In what must be considered as a significant political development in the country, some prominent personalities from the north-central zone last week announced the formation of a new group, the North Central Peoples’ Forum (NCPF) citing the worsening insecurity, and alleged marginalisation of the zone in Northern Nigeria as their reasons for doing so.

The NCPF, which has a former minister of state for Health, Gabriel Aduku, as its interim Chairman, also includes the likes of former Deputy Senate President, Nasiru Mantu and former military governor of the defunct Bendel State, General Jeremiah Useni amongst others.

The NCPF lamented that despite huge agricultural potential and abundant solid mineral deposits, the north-central zone has continued to remain poor and undeveloped. It then promised to work together to unite the governors of the six states in the zone namely, Kwara, Kogi, Niger, Nasarawa, Benue, Plateau and the Federal Capital Territory (FCT) to pursue the rapid industrialization of the area.

In some ways, this development does not come as a surprise. For quite some time now there has been a lively debate as to whether the North operates as a monolithic political unit or not. Indeed, despite a near homogenous similarity in culture and use of a spoken language, Hausa, for the most part, the North however is a complex area comprising hundreds of ethnicities with different perspectives and interests.

It cannot, therefore, be assumed or said that such an area will have a monolithic political position at all times on issues of local and national interests. Even when the North was a single region these tendencies were visible and manifested in the different and often mutually exclusive political and cultural expressions of its various components.

This pattern of political expressions has been manifest in northern politics since then through all the political developments in Nigeria to date.

In our current political dispensation, apart from the presence of the main partisan political parties with memberships drawn from different zones and sections of the North, there are also a number of groups representing the various tendencies that make up the three geo-political zones in the North. Even within the category of non-partisan socio-political umbrella associations in the north, there exist the Arewa Consultative Forum (ACF) and the Northern Elders Forum (NEF), both of whom try to follow manifestly different courses in pursuit of similar goals in the North.

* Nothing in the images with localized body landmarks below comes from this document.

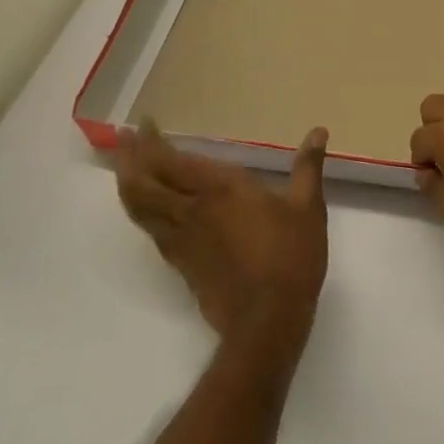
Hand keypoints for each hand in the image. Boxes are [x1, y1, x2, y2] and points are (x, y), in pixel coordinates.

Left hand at [115, 122, 328, 352]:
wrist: (267, 320)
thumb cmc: (291, 257)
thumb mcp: (308, 207)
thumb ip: (308, 167)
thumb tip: (319, 131)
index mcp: (220, 189)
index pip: (170, 160)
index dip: (152, 141)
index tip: (146, 123)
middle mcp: (191, 209)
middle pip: (143, 182)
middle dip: (129, 158)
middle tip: (125, 139)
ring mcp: (180, 238)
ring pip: (139, 207)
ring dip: (127, 183)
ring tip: (125, 167)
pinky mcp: (179, 263)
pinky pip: (150, 229)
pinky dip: (141, 211)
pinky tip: (149, 207)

The formation of the NCPF should therefore be seen as a salutary development within the context of the plurality of views and interests representing the northern diversity. It is also consistent with the constitutional provisions of freedom of association and the right to hold differing political views by individuals in a democratic polity like ours.

On the NCPF specifically, although not much detail has been offered by way of its vision and modus operandi, we must however point out that the forum should aim to reflect the diversity of the North central zone, which it represents. The Northcentral being the most complex zone in the country in terms of diversity, the NCPF must ensure inclusiveness as a cardinal principle in its representation and in the pursuit of its issues and programmes. Failure to do that will result in the NCPF being labelled as a partisan group that hardly reflects the interest of the various peoples, cultures, and faiths that makes up the zone. It would not do well for the image of the Forum to be seen as practising the same marginalisation that it accused others and cited as the reason for its formation.

The NCPF must also consider blending a mixture of the old veteran political figures and younger elements in the zone. A look at the composition of the main conveners of the Forum shows a preponderance of the old guard of political partisans who have been in the political and public space for long in the country.

While it is understandable that the Forum needs the firm experienced hands of such people to necessarily guide it through the predictably delicate stage of formation, it must however bring into the fold, younger elements on whose shoulders the lies the future of the Forum. And on this score, the NCPF must scout around the entire zone to identify and bring in such younger elements it could find and teach them the ropes at this early stage so that they could hopefully and seamlessly take over eventually.